José Jaramillo


La rebeldía es uno de los elementos de la personalidad humana que mejor la identifican, y la diferencian de las otras especies de seres vivos. Se presenta en forma de pataletas y berrinches en los niños; cambios en la conducta cuando los muchachos se asoman a la adolescencia; independencia en la primera juventud, para definir rumbos en la vida; identidad ideológica al ingresar hombres y mujeres al mundo profesional y laboral… Hasta ahí. Lo que sigue es hacer parte de grupos sociales, en los que las personas mayores, definidas y formadas, física e intelectualmente, pueden ser líderes, técnicos, administrativos, comerciales, científicos, religiosos, políticos… o, simplemente, integrar la tropa, el montón, para cumplir órdenes, sin mayor creatividad, por falta de educación, débil personalidad o dejadez, para que la corriente de la vida los empuje sin hacerle resistencia.
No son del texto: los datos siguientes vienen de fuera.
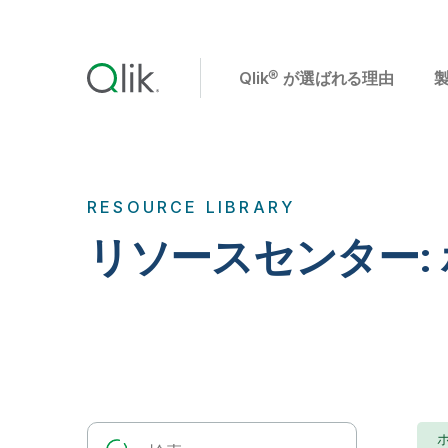
Qlik® が選ばれる理由
RESOURCE LIBRARY
リソースセンター: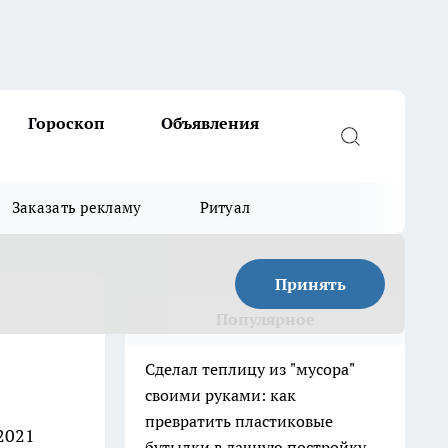
Гороскоп
Объявления
Заказать рекламу
Ритуал
Принять
Популярное
Сделал теплицу из "мусора"
своими руками: как
превратить пластиковые
 2021
бутылки в дачную постройку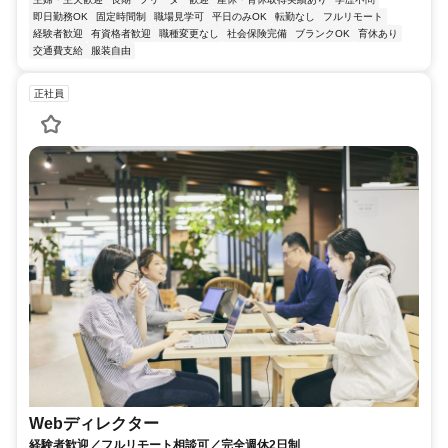
即日勤務OK
固定時間制
職場見学可
平日のみOK
転勤なし
フルリモート
経験者歓迎
有資格者歓迎
職種変更なし
社会保険完備
ブランクOK
育休あり
交通費支給
服装自由
正社員
Webディレクター
経験者歓迎／フルリモート相談可／完全週休2日制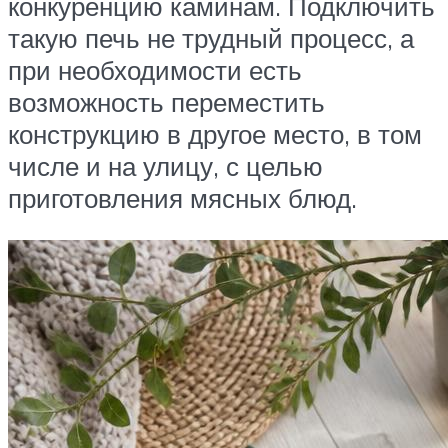
конкуренцию каминам. Подключить
такую печь не трудный процесс, а
при необходимости есть
возможность переместить
конструкцию в другое место, в том
числе и на улицу, с целью
приготовления мясных блюд.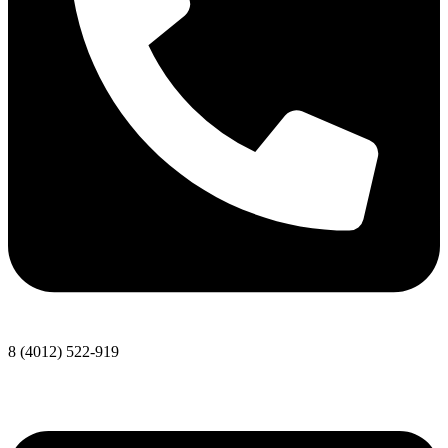
8 (4012) 522-919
De tarde en tarde aparecen en las sociedades brotes de rebeldía, especialmente relacionados con la conducción de las naciones, cuando se organizan grupos para canalizar inconformidades, liderados por dirigentes con ambiciones de poder o sincera vocación de servicio. Estos últimos son rara avis, porque, como decía Churchill, “la gente no quiere ser útil, sino importante”. A lo largo de la historia se han presentado rebeliones que han marcado épocas y señalado rumbos institucionales, como la revolución francesa, la independencia americana y la revolución bolchevique, para mencionar las más relevantes y de mayor trascendencia, que partieron la historia de la humanidad y señalaron identidades políticas que permanecen, con los retoques propios de las condiciones de cambio que señala el desarrollo humano, en todos los aspectos científicos, filosóficos, tecnológicos y económicos, de un mundo en constante movimiento. “Todo cambia, todo se transforma”, advirtió Heráclito en la época gloriosa del pensamiento humano, que se desarrolló en Grecia en el milenio anterior a la era cristiana.
Las comunidades, desde los grupos aborígenes hasta las naciones modernas, siempre se han organizado bajo normas que garantizan el bienestar de todos los integrantes. La infracción de tales normas se sanciona de diferentes formas, algunas verdaderamente crueles y otras blandas y permisivas, en la medida que la civilización avanza hacia procedimientos respetuosos de la dignidad humana. Sin embargo, a las leyes que regulan el ordenamiento social les salen argumentos para incumplirlas, más astutos que éticos, como el “libre desarrollo de la personalidad” o los “impedimentos de consciencia”, que con motivo de la vacunación contra el covid 19, de beneficio colectivo; la aplicación de la eutanasia, cuando el paciente, consciente y libremente quiere morir para dejar de sufrir; o la práctica del aborto en condiciones médicas e higiénicas idóneas, son invocados irresponsablemente para obrar en contrario. Los argumentos “éticos (profesionales) y morales y religiosos (fanatismo)”, son inadmisibles cuando contradicen la ley, afectando derechos colectivos. “Mis derechos terminan donde comienzan los derechos de los demás”, sentenció el estadista indígena mexicano don Benito Juárez.